4. Curatorial exercises. I have occasionally asked students to curate their own exhibitions: this entails selecting a topic, gathering images, and submitting a virtual exhibition consisting of images, text panels and item labels, as well as other material (e.g., ground plan, script for an audio guide, proposed public programs) that demonstrates their vision of how the exhibition might be realized. As an alternative to a conventional research paper, this assignment asks students to engage the same intellectual concerns within a different rubric. In particular, the project calls students' attention to the value of the curatorial process—first, gathering possible materials, and then, selecting and arranging the materials to construct an argument that is informed by the juxtaposition of individual elements—which they can apply to other forms of scholarly work. Such an exercise need not be confined to works of fine art or Jewish ritual objects, but can engage a great variety of works of visual and material culture.

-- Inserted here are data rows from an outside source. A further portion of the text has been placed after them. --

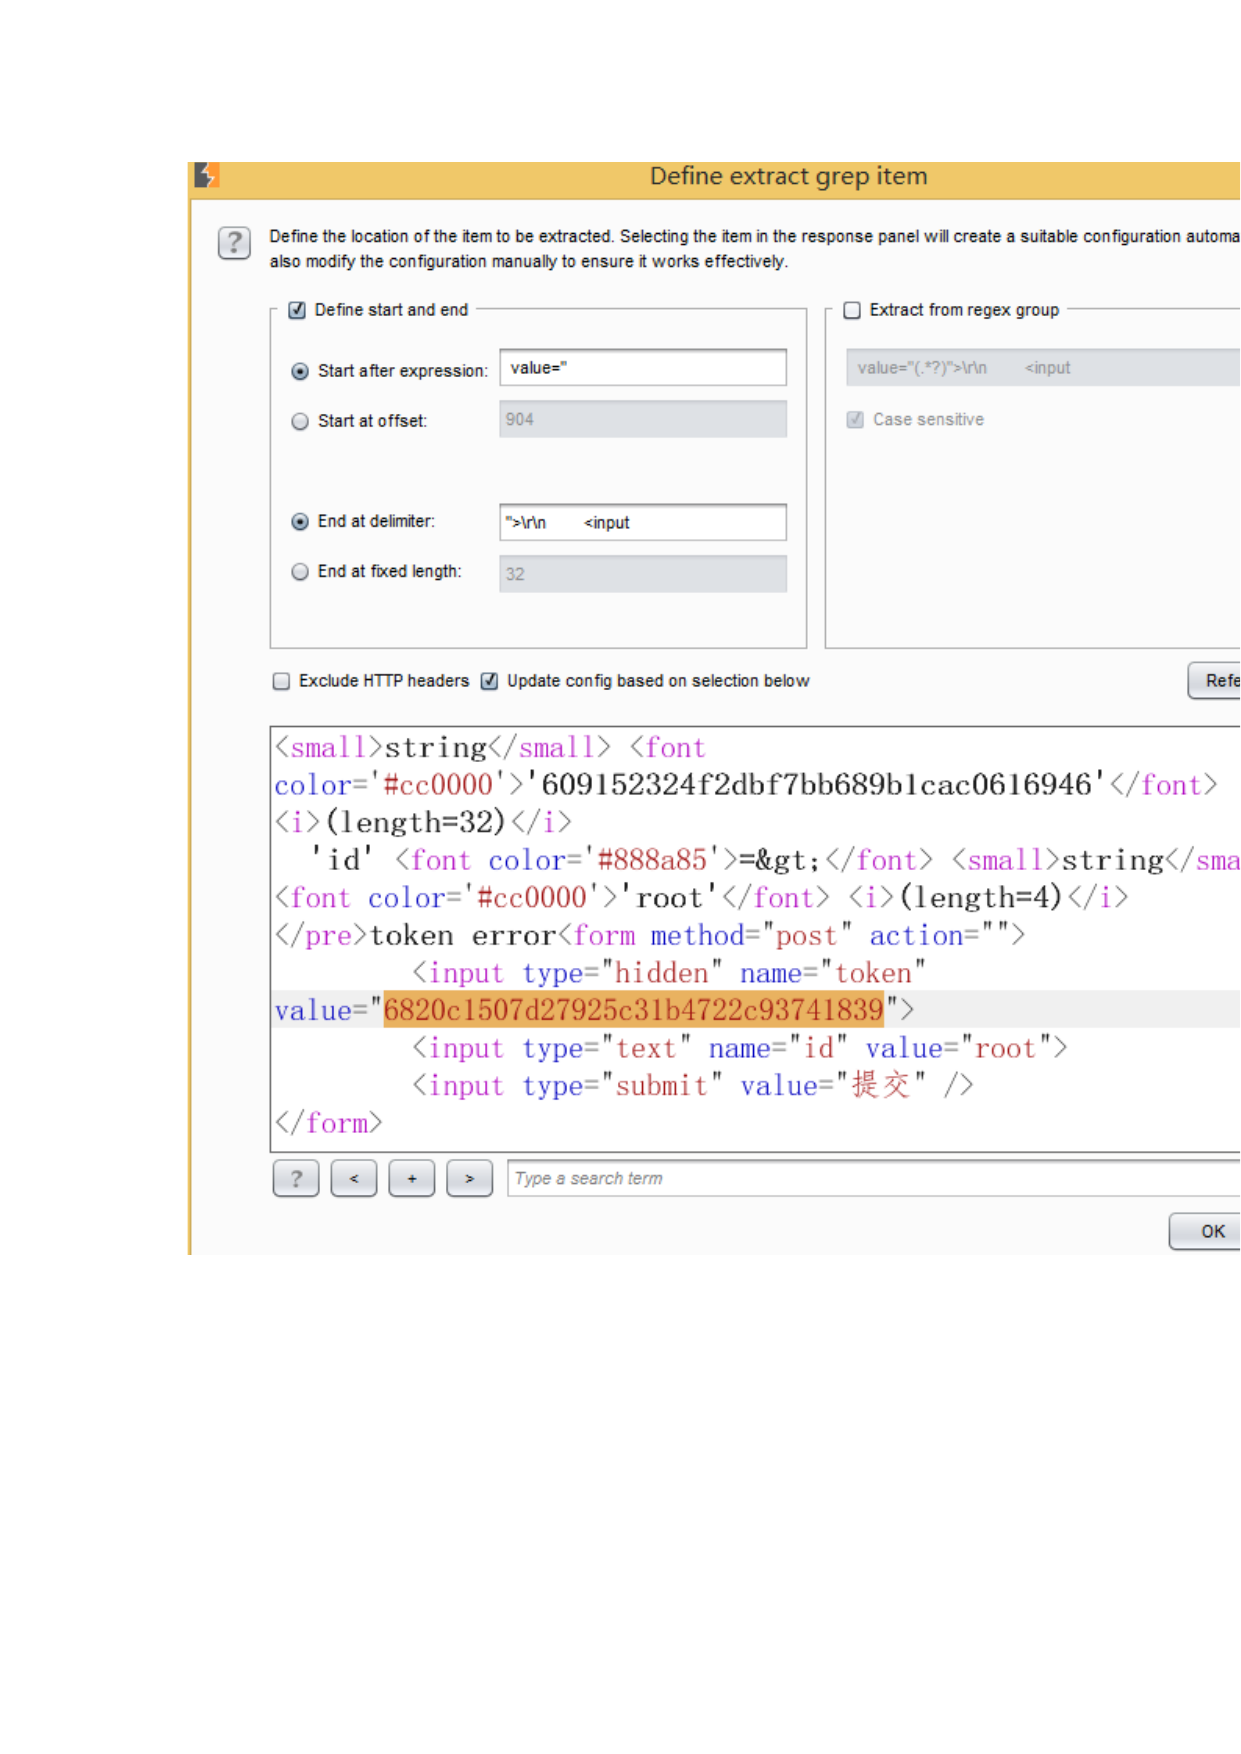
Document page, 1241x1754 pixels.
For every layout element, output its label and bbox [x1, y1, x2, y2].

picture [187, 162, 1241, 1255]
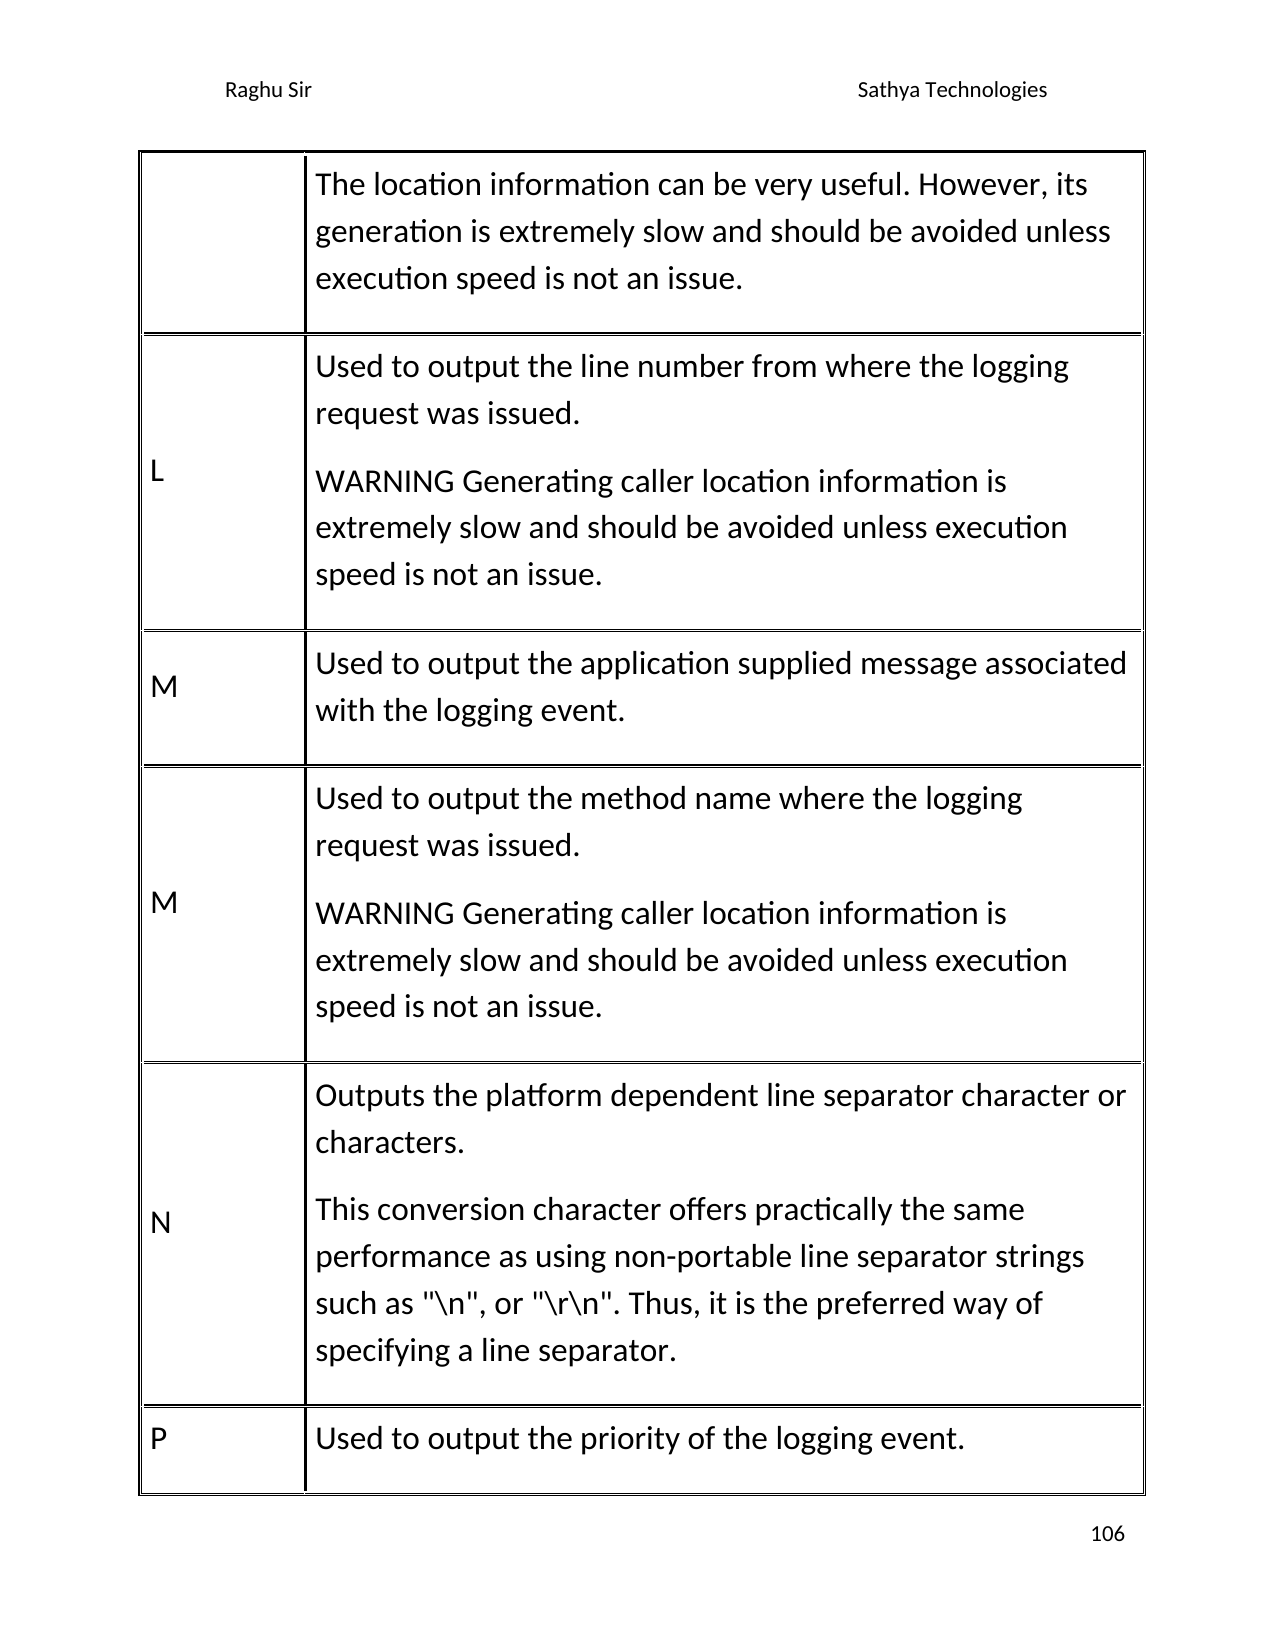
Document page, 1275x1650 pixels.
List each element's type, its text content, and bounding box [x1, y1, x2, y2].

table_cell P [142, 1404, 305, 1493]
table_cell N [140, 1061, 305, 1404]
table_cell Used to output the application supplied message associated with the logging event. [305, 629, 1144, 764]
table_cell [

Consider, for example, Emily Katz's "eBay Judaica Project," based on her exhibition "Culture as Commodity: Internet Auctions and Judaica Collecting" for the Judaica Museum of the Hebrew Home for the Aged at Riverdale, New York, in 2001–2002. In this project, the Judaica available for sale on Internet auction sites forms the basis for a virtual exhibition that explores contemporary collecting of Jewish objects as a vernacular practice in the public marketplace.